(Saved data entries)
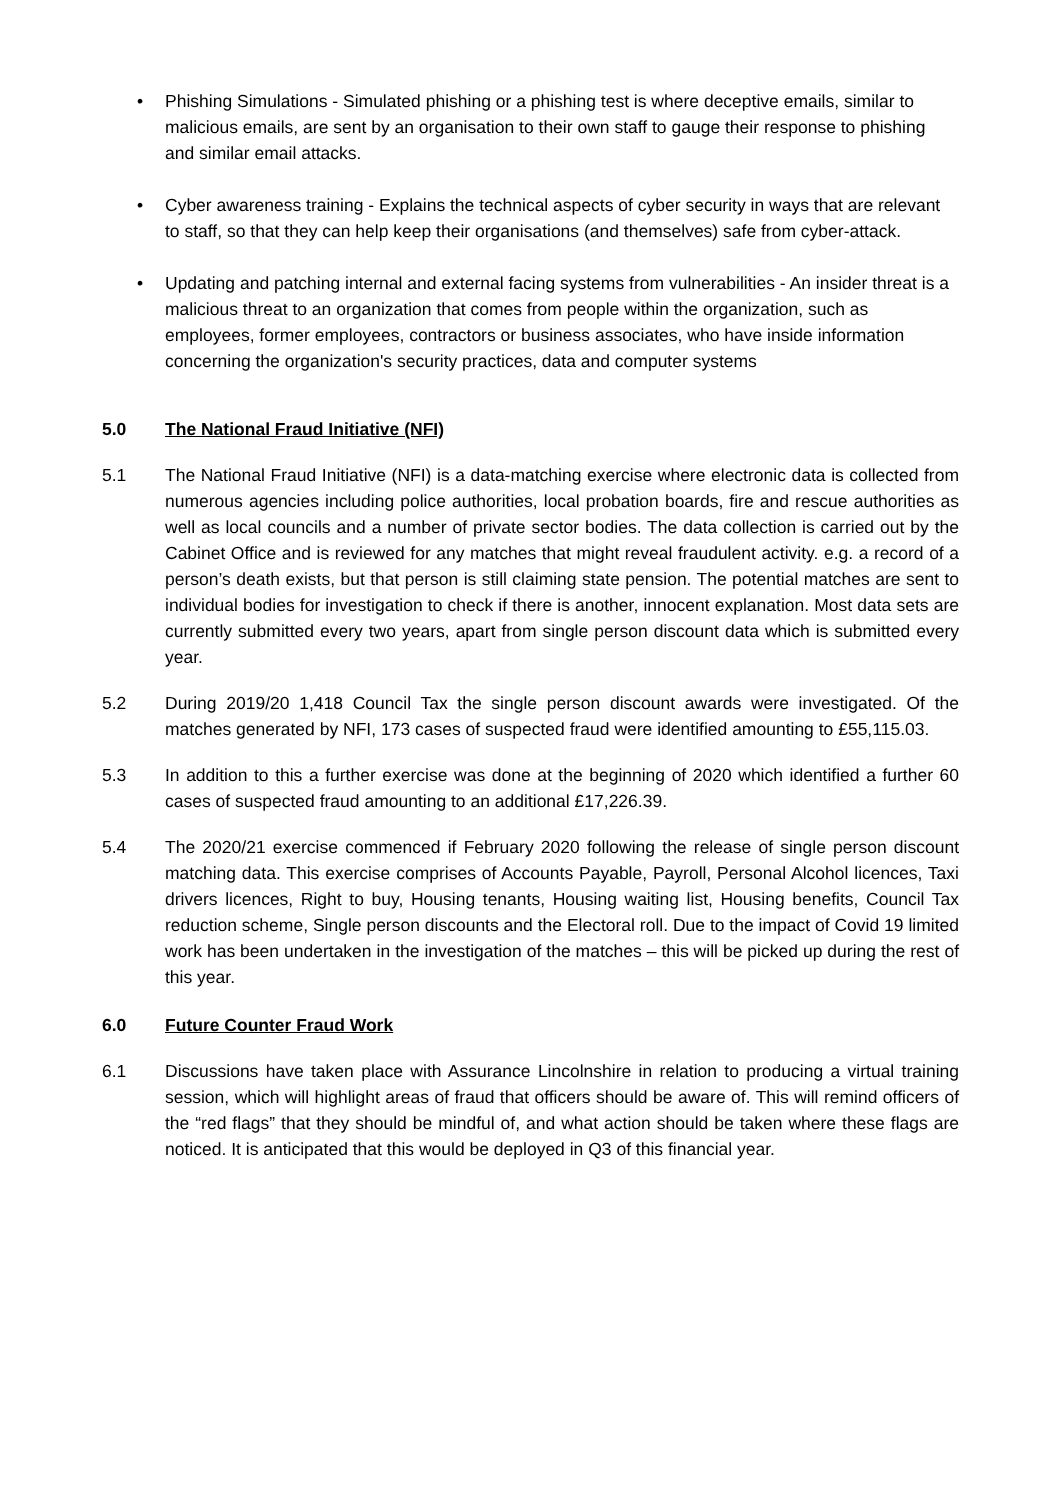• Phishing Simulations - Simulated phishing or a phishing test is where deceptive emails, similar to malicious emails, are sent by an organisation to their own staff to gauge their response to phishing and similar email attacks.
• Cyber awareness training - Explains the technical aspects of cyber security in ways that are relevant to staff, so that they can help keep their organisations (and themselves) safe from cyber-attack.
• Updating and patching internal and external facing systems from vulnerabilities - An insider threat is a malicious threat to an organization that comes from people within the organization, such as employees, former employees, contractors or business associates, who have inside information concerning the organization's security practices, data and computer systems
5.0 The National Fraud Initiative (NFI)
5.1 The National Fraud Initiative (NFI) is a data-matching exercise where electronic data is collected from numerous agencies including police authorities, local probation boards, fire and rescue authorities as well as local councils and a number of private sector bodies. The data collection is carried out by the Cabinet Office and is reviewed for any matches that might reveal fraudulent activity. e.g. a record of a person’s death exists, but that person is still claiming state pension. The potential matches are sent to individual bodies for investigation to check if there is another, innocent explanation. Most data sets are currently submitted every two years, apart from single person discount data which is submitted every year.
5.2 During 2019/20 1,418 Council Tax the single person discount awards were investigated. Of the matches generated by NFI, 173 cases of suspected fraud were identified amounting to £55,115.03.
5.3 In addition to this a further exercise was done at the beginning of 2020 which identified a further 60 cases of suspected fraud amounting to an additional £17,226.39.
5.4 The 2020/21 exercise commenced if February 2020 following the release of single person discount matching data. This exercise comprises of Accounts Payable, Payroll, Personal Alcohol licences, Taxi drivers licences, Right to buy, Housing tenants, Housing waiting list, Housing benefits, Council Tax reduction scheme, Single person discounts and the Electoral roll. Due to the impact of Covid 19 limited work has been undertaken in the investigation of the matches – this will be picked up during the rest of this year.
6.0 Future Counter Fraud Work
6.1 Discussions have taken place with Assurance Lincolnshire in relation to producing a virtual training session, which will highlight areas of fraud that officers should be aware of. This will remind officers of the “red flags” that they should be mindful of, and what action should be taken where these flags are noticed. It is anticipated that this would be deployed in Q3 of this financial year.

---

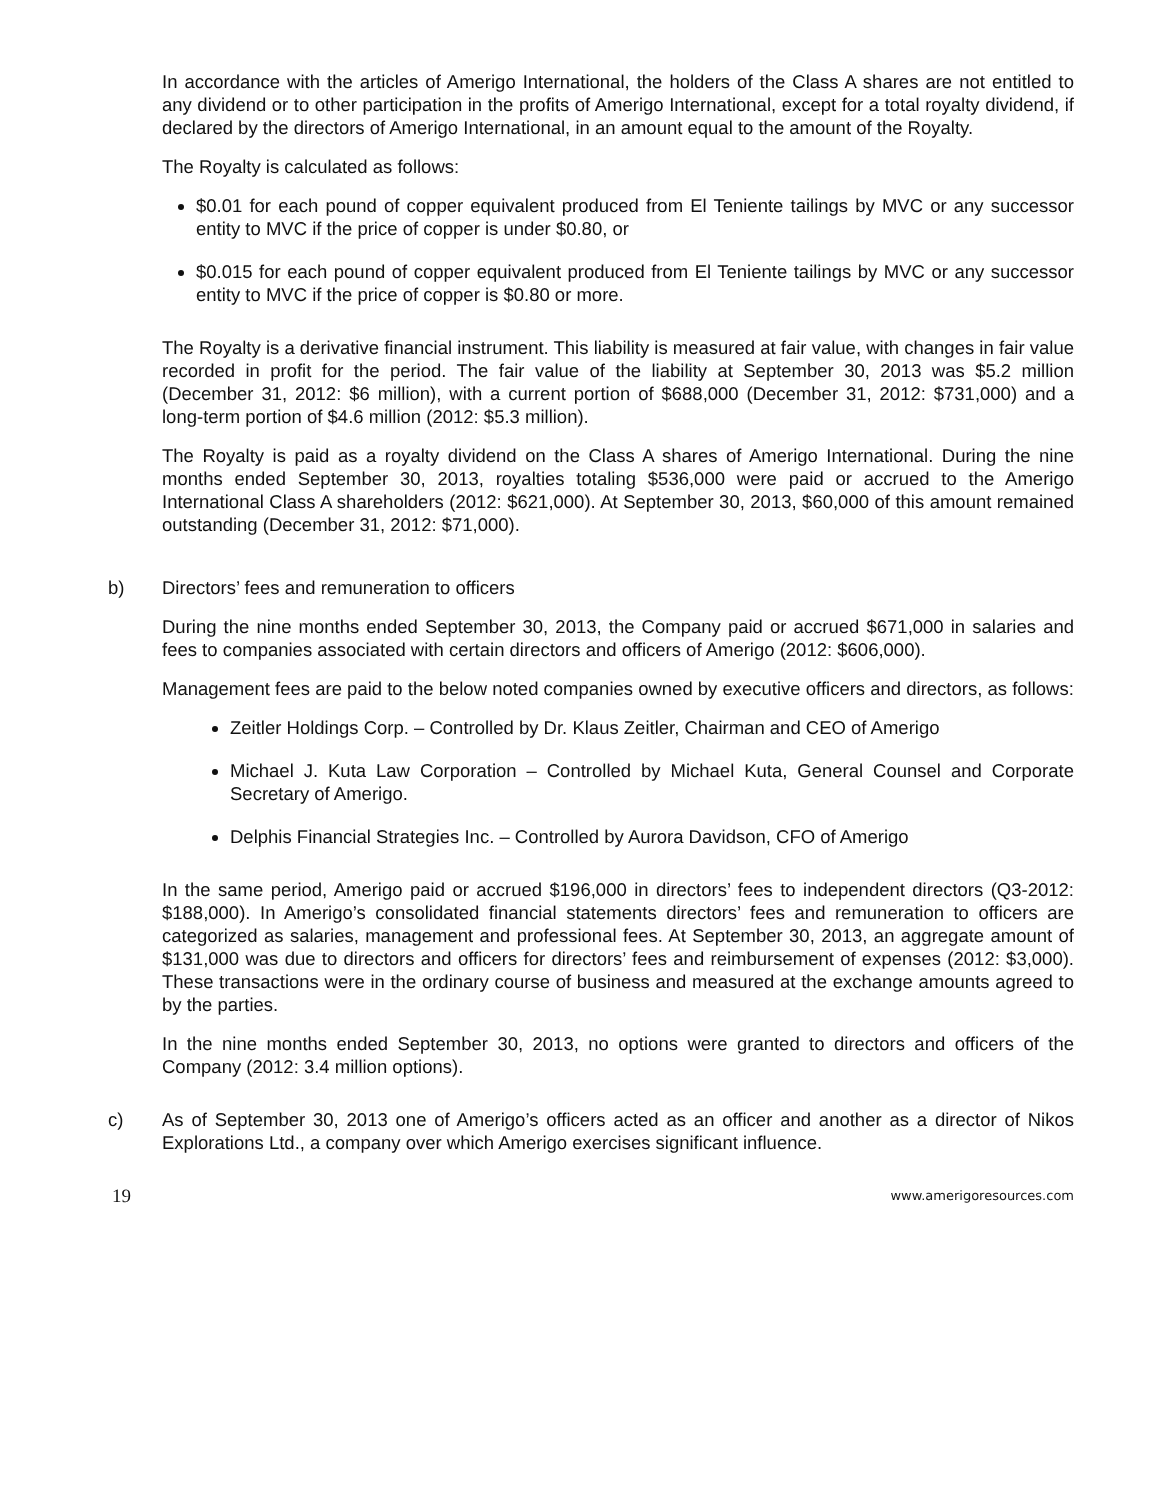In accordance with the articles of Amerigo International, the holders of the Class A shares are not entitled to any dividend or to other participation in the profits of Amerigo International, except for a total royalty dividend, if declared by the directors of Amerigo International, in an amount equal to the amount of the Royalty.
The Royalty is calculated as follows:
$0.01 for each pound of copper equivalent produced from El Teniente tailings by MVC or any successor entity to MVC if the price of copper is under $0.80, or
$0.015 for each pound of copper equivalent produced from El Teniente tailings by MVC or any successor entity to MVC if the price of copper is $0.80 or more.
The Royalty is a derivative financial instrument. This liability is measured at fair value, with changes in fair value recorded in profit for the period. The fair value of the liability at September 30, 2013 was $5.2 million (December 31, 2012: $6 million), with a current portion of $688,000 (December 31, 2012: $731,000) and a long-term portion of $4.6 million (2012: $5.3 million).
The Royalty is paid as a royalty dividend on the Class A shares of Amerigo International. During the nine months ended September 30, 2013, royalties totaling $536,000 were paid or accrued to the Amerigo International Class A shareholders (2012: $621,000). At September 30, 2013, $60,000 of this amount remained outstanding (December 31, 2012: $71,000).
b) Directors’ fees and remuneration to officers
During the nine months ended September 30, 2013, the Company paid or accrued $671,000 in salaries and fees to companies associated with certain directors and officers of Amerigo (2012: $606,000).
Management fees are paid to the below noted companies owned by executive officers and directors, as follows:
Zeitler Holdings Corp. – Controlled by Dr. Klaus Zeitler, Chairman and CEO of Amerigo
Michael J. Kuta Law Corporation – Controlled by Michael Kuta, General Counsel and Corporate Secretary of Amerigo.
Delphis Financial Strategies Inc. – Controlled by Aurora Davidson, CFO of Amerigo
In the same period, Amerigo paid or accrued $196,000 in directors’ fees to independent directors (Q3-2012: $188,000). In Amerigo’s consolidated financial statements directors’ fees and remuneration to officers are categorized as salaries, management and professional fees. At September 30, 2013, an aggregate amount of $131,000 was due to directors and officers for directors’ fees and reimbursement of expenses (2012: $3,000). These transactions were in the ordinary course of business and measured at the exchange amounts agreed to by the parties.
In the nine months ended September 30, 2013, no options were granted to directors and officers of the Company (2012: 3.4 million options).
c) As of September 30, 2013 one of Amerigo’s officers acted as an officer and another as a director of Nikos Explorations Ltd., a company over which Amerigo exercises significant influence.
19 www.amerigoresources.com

---

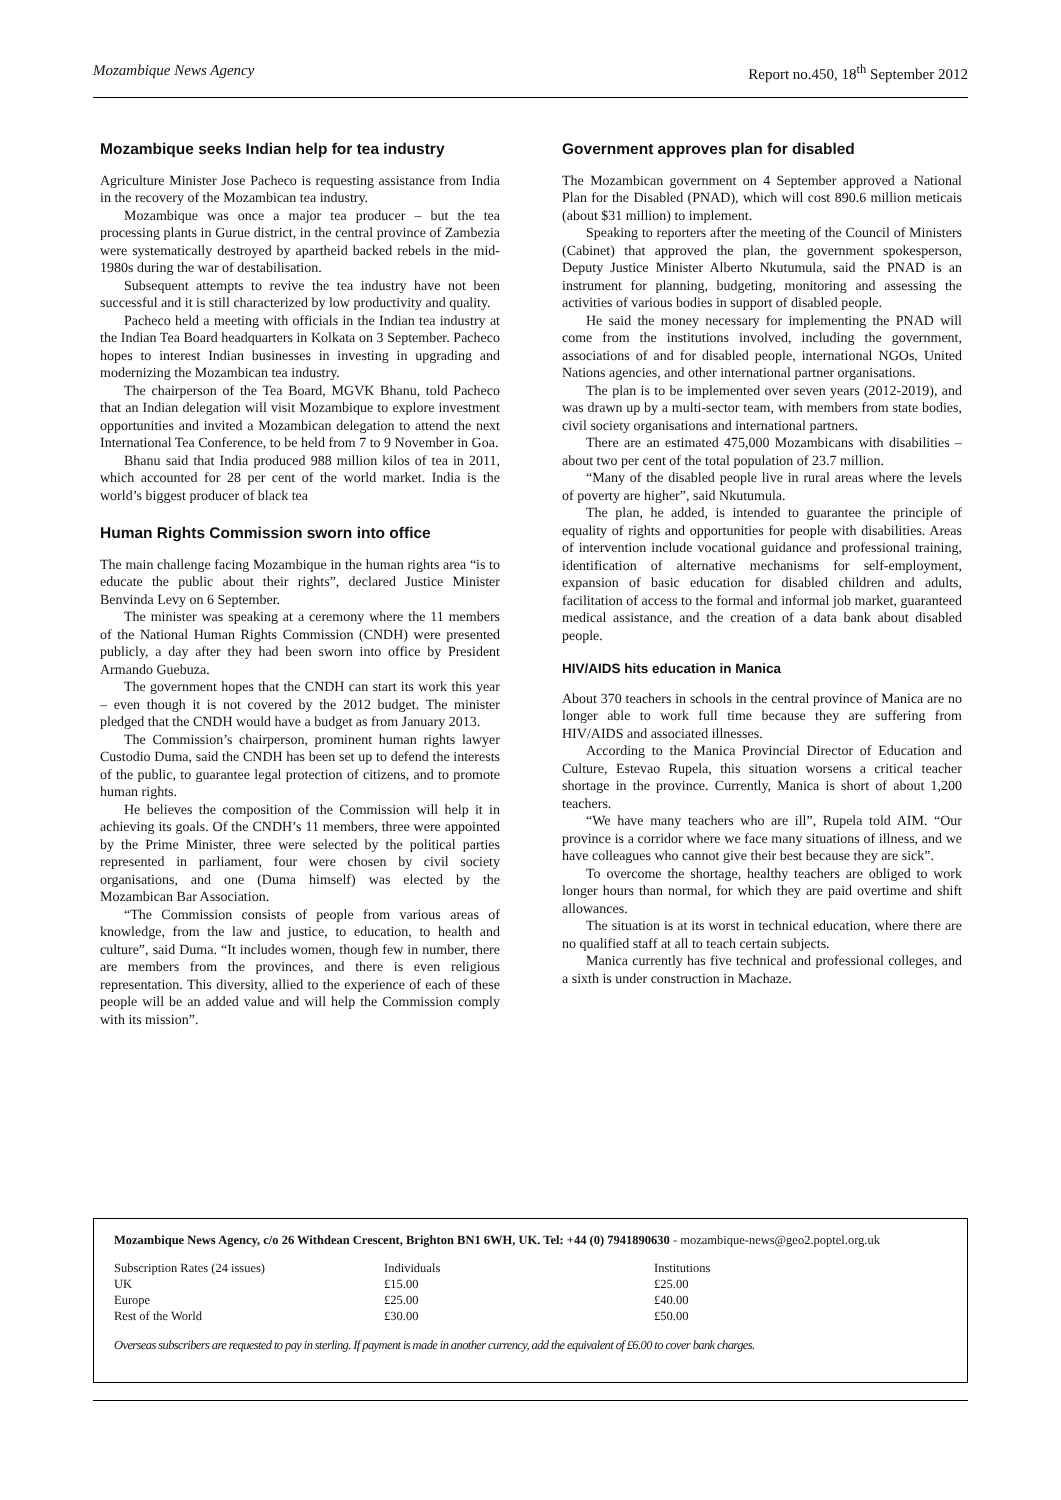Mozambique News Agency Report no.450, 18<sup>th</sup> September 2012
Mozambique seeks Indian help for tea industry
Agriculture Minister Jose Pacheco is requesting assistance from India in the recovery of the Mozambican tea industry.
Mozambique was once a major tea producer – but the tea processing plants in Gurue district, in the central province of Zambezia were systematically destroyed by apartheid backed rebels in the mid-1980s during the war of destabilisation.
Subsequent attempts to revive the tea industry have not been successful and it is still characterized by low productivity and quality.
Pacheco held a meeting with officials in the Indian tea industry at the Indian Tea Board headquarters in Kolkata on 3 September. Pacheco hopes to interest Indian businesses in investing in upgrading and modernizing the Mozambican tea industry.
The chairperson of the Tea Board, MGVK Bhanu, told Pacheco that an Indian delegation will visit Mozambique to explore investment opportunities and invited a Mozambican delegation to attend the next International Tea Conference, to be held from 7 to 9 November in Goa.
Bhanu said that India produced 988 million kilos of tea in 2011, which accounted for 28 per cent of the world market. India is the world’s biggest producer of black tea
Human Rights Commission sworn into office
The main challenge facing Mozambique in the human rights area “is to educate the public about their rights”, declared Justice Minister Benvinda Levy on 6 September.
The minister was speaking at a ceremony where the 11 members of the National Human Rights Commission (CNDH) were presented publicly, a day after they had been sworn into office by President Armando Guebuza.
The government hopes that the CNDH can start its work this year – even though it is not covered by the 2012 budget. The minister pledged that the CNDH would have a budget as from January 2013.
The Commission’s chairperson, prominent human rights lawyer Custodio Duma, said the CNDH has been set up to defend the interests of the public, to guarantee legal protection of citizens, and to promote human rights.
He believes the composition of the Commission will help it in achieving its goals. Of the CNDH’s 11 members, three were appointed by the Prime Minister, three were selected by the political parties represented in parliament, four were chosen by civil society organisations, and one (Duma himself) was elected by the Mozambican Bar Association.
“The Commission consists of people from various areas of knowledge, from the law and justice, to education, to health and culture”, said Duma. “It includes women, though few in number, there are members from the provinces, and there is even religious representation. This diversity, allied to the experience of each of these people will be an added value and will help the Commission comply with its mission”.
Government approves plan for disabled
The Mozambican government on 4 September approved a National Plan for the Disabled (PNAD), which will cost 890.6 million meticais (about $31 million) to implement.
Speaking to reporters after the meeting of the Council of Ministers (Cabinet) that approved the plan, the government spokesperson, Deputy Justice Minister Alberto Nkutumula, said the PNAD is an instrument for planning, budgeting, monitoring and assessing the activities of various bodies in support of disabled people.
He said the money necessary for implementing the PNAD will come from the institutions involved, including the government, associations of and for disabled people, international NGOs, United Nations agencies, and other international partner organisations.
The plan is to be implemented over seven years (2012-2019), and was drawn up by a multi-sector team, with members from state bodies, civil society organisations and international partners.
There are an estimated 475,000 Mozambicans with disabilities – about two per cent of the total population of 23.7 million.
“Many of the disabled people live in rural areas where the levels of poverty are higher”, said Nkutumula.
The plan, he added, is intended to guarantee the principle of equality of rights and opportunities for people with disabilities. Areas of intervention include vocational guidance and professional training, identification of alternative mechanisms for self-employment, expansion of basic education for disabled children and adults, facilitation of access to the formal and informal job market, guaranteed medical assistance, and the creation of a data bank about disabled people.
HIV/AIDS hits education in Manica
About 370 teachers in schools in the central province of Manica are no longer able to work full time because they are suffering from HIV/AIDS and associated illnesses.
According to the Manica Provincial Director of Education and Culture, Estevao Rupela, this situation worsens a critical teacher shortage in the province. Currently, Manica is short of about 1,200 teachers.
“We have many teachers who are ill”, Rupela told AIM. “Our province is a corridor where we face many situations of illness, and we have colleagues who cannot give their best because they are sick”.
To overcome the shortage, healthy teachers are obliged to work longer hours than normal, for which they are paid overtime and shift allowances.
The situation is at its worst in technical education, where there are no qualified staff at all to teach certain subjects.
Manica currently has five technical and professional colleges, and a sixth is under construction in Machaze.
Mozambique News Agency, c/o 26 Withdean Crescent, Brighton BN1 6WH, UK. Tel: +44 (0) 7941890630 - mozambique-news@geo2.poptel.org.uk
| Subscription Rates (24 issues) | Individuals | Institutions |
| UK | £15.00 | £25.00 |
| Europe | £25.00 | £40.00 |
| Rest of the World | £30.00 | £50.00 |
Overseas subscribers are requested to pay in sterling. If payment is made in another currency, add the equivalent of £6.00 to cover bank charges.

**TASK BRIEF:**
Of all the entries above, output exactly the lines between the one holding "There are an" and the one holding "of the disabled", inclusive.

**RESPONSE TO THIS EXERCISE:**
There are an estimated 475,000 Mozambicans with disabilities – about two per cent of the total population of 23.7 million.
“Many of the disabled people live in rural areas where the levels of poverty are higher”, said Nkutumula.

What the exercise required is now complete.